Since 1997 Canada has had a unique legal approach to Music and Movie copyrights. Called the Copyright Act, the law allows Canadians to do whatever they want with the content they possess. Possession is ownership so it does not matter where you obtained the material. Sound illegal? Well its not. In fact at the time it was considered a 'win' for the media sellers because rather than tax the content the law tases, or places a 'levy', on the blank media that people used to use for recording their content. Also known as a 'private copying levy'. Not being imagineers of technology, at the time corporations never imagined a time when content would all be digitally stored on devices rather than blank media.
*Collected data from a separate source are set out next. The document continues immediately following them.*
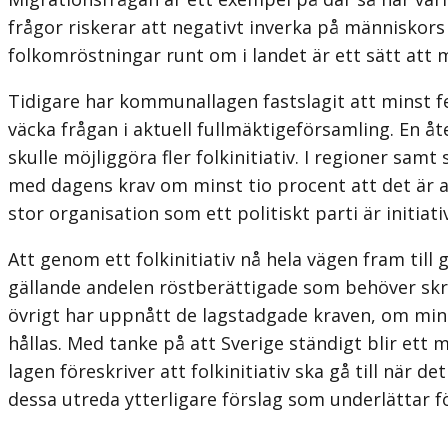
frågor riskerar att negativt inverka på männi­skors 
folkomröstningar runt om i landet är ett sätt att 
Tidigare har kommunallagen fastslagit att minst fe
väcka frågan i aktuell fullmäktigeförsamling. En 
skulle möjliggöra fler folkinitiativ. I regioner sam
med dagens krav om minst tio procent att det är al
stor organisation som ett politiskt parti är initiati
Att genom ett folkinitiativ nå hela vägen fram till
gällande andelen röstberättigade som behöver skriva
övrigt har uppnått de lag­stadgade kraven, om min
hållas. Med tanke på att Sverige ständigt blir ett 
lagen föreskriver att folkinitiativ ska gå till nä
dessa utreda ytterligare förslag som underlättar fö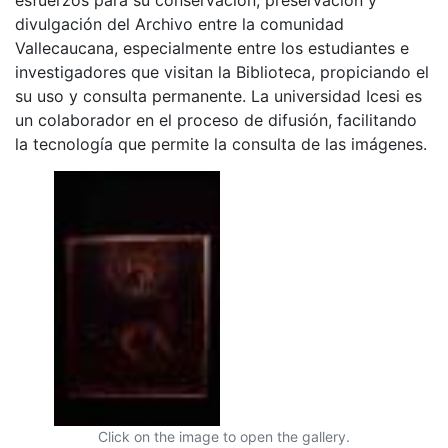
divulgación del Archivo entre la comunidad
Vallecaucana, especialmente entre los estudiantes e
investigadores que visitan la Biblioteca, propiciando el
su uso y consulta permanente. La universidad Icesi es
un colaborador en el proceso de difusión, facilitando
la tecnología que permite la consulta de las imágenes.
Click on the image to open the gallery.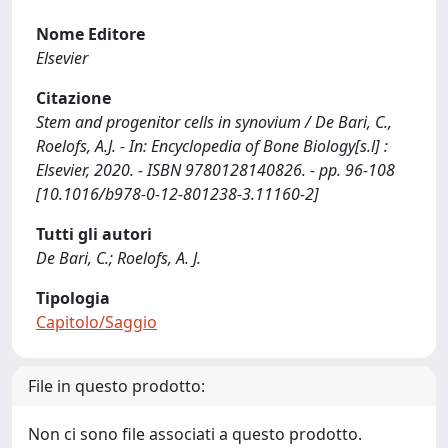
Nome Editore
Elsevier
Citazione
Stem and progenitor cells in synovium / De Bari, C.,
Roelofs, A.J. - In: Encyclopedia of Bone Biology[s.l] :
Elsevier, 2020. - ISBN 9780128140826. - pp. 96-108
[10.1016/b978-0-12-801238-3.11160-2]
Tutti gli autori
De Bari, C.; Roelofs, A. J.
Tipologia
Capitolo/Saggio
File in questo prodotto:
Non ci sono file associati a questo prodotto.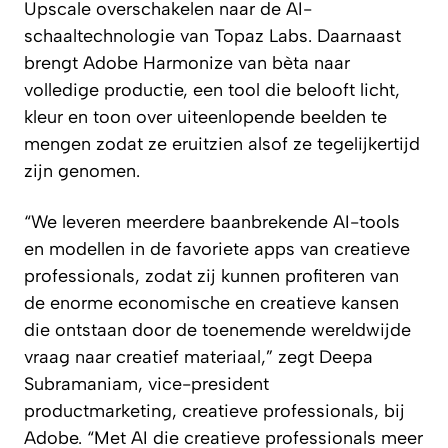
Upscale overschakelen naar de AI-
schaaltechnologie van Topaz Labs. Daarnaast
brengt Adobe Harmonize van bèta naar
volledige productie, een tool die belooft licht,
kleur en toon over uiteenlopende beelden te
mengen zodat ze eruitzien alsof ze tegelijkertijd
zijn genomen.
“We leveren meerdere baanbrekende AI-tools
en modellen in de favoriete apps van creatieve
professionals, zodat zij kunnen profiteren van
de enorme economische en creatieve kansen
die ontstaan door de toenemende wereldwijde
vraag naar creatief materiaal,” zegt Deepa
Subramaniam, vice-president
productmarketing, creatieve professionals, bij
Adobe. “Met AI die creatieve professionals meer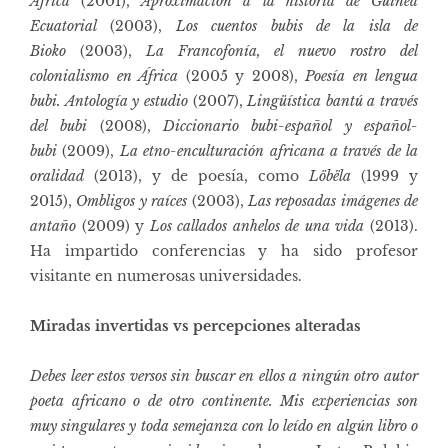
África
(2001),
Aproximación a la historia de Guinea
Ecuatorial
(2003),
Los cuentos bubis de la isla de
Bioko
(2003),
La Francofonía, el nuevo rostro del
colonialismo en África
(2005 y 2008),
Poesía en lengua
bubi. Antología y estudio
(2007),
Lingüística bantú a través
del bubi
(2008),
Diccionario bubi-español y español-
bubi
(2009),
La etno-enculturación africana a través de la
oralidad
(2013), y de poesía, como
Löbëla
(1999 y
2015),
Ombligos y raíces
(2003),
Las reposadas imágenes de
antaño
(2009) y
Los callados anhelos de una vida
(2013).
Ha impartido conferencias y ha sido profesor
visitante en numerosas universidades.
Miradas invertidas vs percepciones alteradas
Debes leer estos versos sin buscar en ellos a ningún otro autor
poeta africano o de otro continente. Mis experiencias son
muy singulares y toda semejanza con lo leído en algún libro o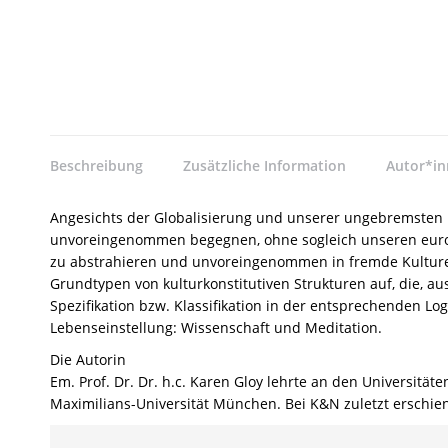
Beschreibung
Zusätzliche Information
Autor*i
Angesichts der Globalisierung und unserer ungebremsten R
unvoreingenommen begegnen, ohne sogleich unseren eurozen
zu abstrahieren und unvoreingenommen in fremde Kulturen 
Grundtypen von kulturkonstitutiven Strukturen auf, die, au
Spezifikation bzw. Klassifikation in der entsprechenden Lo
Lebenseinstellung: Wissenschaft und Meditation.
Die Autorin
Em. Prof. Dr. Dr. h.c. Karen Gloy lehrte an den Universitä
Maximilians-Universität München. Bei K&N zuletzt erschie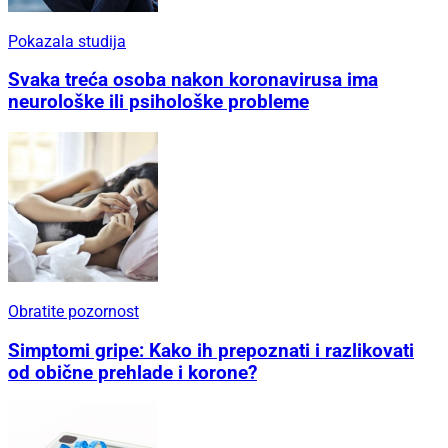
Pokazala studija
Svaka treća osoba nakon koronavirusa ima
neurološke ili psihološke probleme
Obratite pozornost
Simptomi gripe: Kako ih prepoznati i razlikovati
od obične prehlade i korone?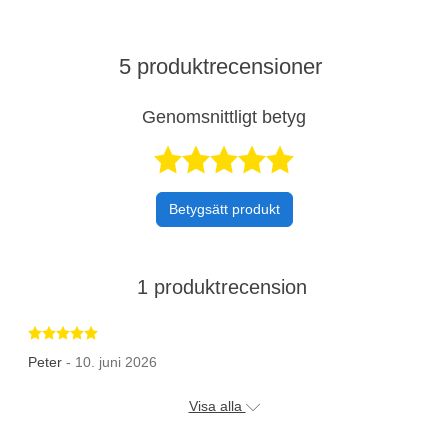
5 produktrecensioner
Genomsnittligt betyg
Betygsatt 5 av 
Betygsätt produkt
1 produktrecension
Betygsatt 5 av 5 stjärnor
Peter
- 10. juni 2026
Visa alla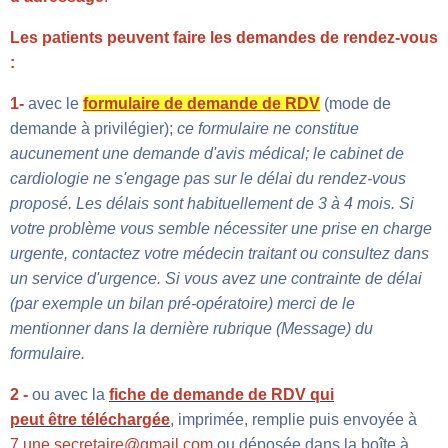
Les patients peuvent faire les demandes de rendez-vous
:
1-
avec le
formulaire de demande de RDV
(mode de
demande à privilégier);
ce formulaire ne constitue
aucunement une demande d'avis médical; le cabinet de
cardiologie ne s'engage pas sur le délai du rendez-vous
proposé. Les délais sont habituellement de 3 à 4 mois. Si
votre problème vous semble nécessiter une prise en charge
urgente, contactez votre médecin traitant ou consultez dans
un service d'urgence. Si vous avez une contrainte de délai
(par exemple un bilan pré-opératoire) merci de le
mentionner dans la dernière rubrique (Message) du
formulaire.
2 -
ou avec la
fiche de demande de RDV qui
peut être téléchargée
, imprimée, remplie puis envoyée à
7.une.secretaire@gmail.com
ou déposée dans la boîte à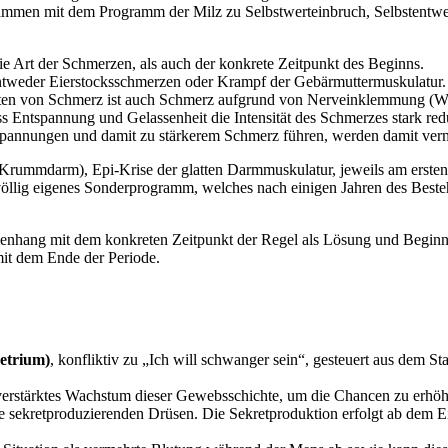
sammen mit dem Programm der Milz zu Selbstwerteinbruch, Selbstentwer
e Art der Schmerzen, als auch der konkrete Zeitpunkt des Beginns.
entweder Eierstocksschmerzen oder Krampf der Gebärmuttermuskulatur.
reten von Schmerz ist auch Schmerz aufgrund von Nerveinklemmung (Wir
dass Entspannung und Gelassenheit die Intensität des Schmerzes stark 
annungen und damit zu stärkerem Schmerz führen, werden damit vermi
rummdarm), Epi-Krise der glatten Darmmuskulatur, jeweils am ersten
öllig eigenes Sonderprogramm, welches nach einigen Jahren des Best
nhang mit dem konkreten Zeitpunkt der Regel als Lösung und Beginn 
mit dem Ende der Periode.
etrium)
, konfliktiv zu „Ich will schwanger sein“, gesteuert aus dem S
ein verstärktes Wachstum dieser Gewebsschichte, um die Chancen zu erhöh
e sekretproduzierenden Drüsen. Die Sekretproduktion erfolgt ab dem Ei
Once agian their attempts to control the content was 'locked-into' a single technology... analog tape. 

 

Well now they are fighting back. The Canadian Copyright Act is facing its own closing credits. According to the Canadian Press article, we are part of the problem:

Exacerbating the situation is intense pressure from the United States,

where Canada is considered a rogue when it comes to copyright and

intellectual property. It still hasn't ratified a 1997 World Intellectual

Property Organization copyright treaty.

Personnally I would rather pay a private copying levy on the media playing and storing devices I purchase than on the content I want to distribute through my life. Pay for the privilege but own the distribution I say. Leave the innovation killing DRM out of the model and let me choose what works for me.